Explore the material.
#1 Using the abstract in the January 3, 2023 entry of the publications page, decide whether each statement agrees with it: (a) the metric is derived empirically from experimental data; (b) metrics already exist that objectively quantify the fidelity of measured analytes; (c) the abstract reports an application in a Lynch Syndrome case study. Answer yes or no for each, quoting the words of the text that decide it.
#2 The June 29, 2022 entry on the publications page marks some authors as co-corresponding. List every one of them.
#3 According to the abstract on the publications page, what is the purpose of averaging experimental replicates?

Passage for review.
%%
Publications

Journal Publications

January 3, 2023
R. M. Brand, D. Pitlor, E. J. Metter, B. Dudley , E. Karloski, A. Zyhowski , R. E. Brand, S. Uttam
Abstract

Immunoassay based bioanalytical measurements are widely used in a variety of biomedical research and clinical settings. In these settings they are assumed to faithfully represent the experimental conditions being tested and the sample groups being compared. Although significant technical advances have been made in improving sensitivity and quality of the measurements, currently no metrics exist that objectively quantify the fidelity of the measured analytes with respect to noise associated with the specific assay. Here we introduce ratio of cross-coefficient-of-variation (rxCOV), a fidelity metric for objectively assessing immunoassay analyte measurement quality when comparing its differential expression between different sample groups or experimental conditions. We derive the metric from first principles and establish its feasibility and applicability using simulated and experimental data. We show that rxCOV assesses fidelity independent of statistical significance,and importantly, identifies when latter is meaningful. We also discuss its importance in the contextof averaging experimental replicates for increasing signal to noise ratio. Finally, we demonstrate its application in a Lynch Syndrome case study. We conclude by discussing its applicability to multiplexed immunoassays, other biosensing assays, and to paired and unpaired data. We anticipate rxCOV to be adopted as a simple and easy-to-use fidelity metric for performing robust and reproducible biomedical research.

June 29, 2022
P. Thota*, J. Nasibli, P. Kumar, M. R. Sanaka, A. Chak, X. Zhang, X. Liu, S. Uttam*, Y. Liu* (* Co-corresponding authors)
%%
Excerpted data.
%%
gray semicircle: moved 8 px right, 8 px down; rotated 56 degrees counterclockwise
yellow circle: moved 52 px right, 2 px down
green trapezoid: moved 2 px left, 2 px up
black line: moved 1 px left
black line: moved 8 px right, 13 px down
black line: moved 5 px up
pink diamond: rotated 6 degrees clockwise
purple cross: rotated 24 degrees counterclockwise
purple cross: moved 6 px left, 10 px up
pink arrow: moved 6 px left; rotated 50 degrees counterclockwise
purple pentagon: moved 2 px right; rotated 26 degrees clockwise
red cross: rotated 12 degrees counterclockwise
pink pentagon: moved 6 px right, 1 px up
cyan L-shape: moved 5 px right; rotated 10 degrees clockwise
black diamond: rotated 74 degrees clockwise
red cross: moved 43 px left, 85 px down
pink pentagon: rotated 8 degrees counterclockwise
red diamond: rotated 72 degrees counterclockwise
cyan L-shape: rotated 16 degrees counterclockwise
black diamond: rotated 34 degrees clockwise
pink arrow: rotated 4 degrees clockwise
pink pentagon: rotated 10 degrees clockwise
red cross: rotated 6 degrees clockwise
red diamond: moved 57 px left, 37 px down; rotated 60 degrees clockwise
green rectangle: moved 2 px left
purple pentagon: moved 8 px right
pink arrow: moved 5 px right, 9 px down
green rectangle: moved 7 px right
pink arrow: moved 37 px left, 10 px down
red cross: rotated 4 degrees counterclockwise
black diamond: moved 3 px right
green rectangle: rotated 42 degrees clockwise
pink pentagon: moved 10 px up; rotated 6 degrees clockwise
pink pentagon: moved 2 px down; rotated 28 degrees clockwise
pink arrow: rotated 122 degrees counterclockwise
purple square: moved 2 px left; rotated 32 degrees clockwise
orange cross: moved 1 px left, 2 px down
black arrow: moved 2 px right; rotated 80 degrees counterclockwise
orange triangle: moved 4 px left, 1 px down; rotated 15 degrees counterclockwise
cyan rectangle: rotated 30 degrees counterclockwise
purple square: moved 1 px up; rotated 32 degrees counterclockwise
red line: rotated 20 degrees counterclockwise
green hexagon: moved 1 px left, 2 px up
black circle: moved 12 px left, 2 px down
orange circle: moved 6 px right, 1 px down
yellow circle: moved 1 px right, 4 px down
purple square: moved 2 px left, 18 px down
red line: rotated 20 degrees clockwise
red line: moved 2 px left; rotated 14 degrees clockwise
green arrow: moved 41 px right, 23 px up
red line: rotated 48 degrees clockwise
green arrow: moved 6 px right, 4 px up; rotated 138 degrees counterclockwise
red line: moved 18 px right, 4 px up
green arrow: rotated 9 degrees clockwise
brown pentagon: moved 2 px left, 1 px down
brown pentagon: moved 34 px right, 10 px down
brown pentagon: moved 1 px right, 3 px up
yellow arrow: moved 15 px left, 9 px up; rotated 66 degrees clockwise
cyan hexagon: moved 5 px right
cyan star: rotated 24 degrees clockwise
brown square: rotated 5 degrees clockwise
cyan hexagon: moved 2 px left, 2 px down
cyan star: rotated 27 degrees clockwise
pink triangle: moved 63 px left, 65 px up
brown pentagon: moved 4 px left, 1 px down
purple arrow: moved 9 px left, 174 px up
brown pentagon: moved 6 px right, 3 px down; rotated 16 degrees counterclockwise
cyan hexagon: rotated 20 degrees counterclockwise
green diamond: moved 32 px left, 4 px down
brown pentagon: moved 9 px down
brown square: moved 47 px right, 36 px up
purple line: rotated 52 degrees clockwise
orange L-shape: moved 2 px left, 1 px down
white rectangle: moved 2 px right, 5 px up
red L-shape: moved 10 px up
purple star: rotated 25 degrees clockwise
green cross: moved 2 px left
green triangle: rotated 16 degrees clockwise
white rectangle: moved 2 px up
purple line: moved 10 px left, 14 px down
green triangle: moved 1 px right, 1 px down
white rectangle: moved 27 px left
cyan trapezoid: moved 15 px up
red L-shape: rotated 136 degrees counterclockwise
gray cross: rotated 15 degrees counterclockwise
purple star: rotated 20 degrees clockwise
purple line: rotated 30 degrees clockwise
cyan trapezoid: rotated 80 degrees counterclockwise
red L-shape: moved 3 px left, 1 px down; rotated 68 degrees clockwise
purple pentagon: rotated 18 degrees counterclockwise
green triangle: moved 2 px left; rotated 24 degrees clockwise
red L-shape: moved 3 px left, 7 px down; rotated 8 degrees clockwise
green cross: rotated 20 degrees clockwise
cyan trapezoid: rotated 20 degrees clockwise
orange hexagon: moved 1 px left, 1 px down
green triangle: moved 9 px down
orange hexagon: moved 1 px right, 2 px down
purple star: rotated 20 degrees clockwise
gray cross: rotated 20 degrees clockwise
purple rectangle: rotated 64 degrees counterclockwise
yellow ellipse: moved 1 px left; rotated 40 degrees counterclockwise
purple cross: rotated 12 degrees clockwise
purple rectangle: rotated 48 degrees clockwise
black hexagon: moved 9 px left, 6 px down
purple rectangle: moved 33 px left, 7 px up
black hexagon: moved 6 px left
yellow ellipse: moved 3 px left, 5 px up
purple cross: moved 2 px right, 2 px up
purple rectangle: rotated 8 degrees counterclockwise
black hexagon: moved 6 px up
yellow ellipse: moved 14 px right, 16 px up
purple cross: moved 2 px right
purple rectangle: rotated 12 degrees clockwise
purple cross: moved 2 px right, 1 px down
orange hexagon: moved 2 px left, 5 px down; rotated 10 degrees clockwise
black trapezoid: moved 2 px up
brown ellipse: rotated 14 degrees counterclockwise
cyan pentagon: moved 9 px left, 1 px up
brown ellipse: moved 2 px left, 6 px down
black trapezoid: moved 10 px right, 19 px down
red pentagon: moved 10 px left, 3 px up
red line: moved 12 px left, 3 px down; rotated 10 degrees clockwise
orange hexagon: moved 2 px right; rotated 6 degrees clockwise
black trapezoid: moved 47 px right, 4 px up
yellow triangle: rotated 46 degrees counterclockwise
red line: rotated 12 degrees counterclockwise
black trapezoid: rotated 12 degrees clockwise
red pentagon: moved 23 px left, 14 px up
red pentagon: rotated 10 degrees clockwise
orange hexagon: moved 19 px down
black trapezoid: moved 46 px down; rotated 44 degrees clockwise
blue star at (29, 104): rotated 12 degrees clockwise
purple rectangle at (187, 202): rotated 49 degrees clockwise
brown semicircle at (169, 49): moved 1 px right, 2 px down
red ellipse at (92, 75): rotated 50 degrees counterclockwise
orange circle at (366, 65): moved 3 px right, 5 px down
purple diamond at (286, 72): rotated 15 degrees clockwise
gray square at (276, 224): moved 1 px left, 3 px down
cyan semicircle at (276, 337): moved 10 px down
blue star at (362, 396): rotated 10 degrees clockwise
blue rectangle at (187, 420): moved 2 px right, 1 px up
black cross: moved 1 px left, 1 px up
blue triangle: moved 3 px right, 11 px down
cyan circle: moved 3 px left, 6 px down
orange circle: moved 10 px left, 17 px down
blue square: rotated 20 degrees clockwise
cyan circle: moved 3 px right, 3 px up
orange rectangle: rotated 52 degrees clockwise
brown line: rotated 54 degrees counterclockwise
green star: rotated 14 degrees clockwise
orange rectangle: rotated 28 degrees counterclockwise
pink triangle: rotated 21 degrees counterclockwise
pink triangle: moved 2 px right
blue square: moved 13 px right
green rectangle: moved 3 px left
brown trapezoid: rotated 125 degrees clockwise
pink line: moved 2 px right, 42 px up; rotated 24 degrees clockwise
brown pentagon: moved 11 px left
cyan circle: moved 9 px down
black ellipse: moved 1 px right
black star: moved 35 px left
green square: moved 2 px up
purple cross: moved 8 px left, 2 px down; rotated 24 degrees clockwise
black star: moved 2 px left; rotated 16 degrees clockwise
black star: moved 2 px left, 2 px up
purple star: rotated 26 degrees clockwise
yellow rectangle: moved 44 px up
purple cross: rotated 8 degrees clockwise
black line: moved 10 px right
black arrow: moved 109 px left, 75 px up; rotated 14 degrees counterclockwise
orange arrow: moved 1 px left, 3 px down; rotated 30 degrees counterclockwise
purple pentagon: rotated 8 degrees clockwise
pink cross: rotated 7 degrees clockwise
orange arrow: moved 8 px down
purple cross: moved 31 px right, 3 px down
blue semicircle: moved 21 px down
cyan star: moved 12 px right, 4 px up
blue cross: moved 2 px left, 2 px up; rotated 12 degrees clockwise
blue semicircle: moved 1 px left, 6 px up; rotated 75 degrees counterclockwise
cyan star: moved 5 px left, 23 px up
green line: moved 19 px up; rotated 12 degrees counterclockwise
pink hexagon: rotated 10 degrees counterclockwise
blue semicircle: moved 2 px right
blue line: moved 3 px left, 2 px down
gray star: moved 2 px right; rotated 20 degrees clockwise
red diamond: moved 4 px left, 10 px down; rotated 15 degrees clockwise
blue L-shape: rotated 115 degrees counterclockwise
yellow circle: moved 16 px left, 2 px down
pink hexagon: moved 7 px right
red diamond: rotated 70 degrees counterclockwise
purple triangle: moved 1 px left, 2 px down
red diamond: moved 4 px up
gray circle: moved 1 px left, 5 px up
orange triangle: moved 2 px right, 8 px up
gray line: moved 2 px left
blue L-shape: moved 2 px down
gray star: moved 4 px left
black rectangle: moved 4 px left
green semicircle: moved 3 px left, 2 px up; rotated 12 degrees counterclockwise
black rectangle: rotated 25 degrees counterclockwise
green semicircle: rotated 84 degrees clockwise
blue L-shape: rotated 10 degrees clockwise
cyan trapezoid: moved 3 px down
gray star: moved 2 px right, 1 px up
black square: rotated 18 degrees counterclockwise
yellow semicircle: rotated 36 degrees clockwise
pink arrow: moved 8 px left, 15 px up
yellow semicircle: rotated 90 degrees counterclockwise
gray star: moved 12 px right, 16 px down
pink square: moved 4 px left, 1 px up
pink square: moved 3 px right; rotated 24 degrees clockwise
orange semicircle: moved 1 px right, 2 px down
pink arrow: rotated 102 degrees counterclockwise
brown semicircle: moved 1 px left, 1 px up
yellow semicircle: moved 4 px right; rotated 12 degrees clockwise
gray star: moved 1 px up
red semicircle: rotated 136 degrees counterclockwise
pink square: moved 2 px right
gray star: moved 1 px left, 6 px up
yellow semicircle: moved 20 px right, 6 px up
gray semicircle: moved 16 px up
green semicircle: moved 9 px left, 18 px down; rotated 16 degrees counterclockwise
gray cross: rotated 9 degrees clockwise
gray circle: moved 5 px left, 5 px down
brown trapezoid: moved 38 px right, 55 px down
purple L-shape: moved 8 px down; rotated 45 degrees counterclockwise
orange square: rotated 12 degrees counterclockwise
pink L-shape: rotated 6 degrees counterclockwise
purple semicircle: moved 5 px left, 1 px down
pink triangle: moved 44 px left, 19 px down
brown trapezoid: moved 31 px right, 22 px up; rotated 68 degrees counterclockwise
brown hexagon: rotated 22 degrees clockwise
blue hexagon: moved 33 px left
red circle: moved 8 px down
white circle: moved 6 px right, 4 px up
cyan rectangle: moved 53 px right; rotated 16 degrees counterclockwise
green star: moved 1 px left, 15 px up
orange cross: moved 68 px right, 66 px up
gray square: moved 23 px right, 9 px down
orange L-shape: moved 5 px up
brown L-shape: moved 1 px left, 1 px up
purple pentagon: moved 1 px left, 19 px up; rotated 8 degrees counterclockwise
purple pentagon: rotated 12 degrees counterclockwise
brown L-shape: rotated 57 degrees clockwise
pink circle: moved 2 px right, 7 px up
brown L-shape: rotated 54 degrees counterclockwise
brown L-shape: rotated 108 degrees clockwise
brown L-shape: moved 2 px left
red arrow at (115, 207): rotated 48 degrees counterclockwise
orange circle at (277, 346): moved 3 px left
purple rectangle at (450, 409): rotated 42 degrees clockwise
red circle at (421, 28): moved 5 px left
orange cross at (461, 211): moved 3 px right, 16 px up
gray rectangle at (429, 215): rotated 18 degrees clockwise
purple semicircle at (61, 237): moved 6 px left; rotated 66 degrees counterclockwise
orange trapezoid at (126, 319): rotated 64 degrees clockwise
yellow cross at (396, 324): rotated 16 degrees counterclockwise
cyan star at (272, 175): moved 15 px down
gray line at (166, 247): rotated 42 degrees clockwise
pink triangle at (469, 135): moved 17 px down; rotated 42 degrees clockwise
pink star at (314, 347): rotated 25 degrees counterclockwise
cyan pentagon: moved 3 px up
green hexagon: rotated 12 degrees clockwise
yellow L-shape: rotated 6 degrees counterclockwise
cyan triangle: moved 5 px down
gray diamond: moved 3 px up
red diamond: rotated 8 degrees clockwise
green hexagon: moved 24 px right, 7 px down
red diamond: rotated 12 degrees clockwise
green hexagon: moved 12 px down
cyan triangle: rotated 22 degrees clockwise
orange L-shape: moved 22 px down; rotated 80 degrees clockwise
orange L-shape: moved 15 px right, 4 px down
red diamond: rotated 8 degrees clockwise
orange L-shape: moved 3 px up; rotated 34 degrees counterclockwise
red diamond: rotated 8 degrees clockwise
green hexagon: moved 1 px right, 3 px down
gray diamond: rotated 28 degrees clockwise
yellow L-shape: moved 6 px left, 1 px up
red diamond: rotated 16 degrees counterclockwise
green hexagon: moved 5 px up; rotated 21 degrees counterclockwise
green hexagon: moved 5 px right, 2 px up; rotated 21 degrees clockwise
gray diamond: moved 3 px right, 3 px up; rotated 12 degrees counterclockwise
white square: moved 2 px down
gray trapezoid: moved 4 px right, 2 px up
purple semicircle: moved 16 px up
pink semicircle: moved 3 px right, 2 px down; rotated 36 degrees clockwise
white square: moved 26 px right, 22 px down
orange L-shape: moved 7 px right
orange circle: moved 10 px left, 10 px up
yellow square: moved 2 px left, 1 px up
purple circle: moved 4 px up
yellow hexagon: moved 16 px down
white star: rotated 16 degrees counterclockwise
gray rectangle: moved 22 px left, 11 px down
%%
Task responses.
#1
(a) No. "We derive the metric from first principles"
(b) No. "currently no metrics exist that objectively quantify the fidelity of the measured analytes"
(c) Yes. "Finally, we demonstrate its application in a Lynch Syndrome case study."

#2 P. Thota, S. Uttam, Y. Liu

#3 Replicates are averaged to increase the signal to noise ratio.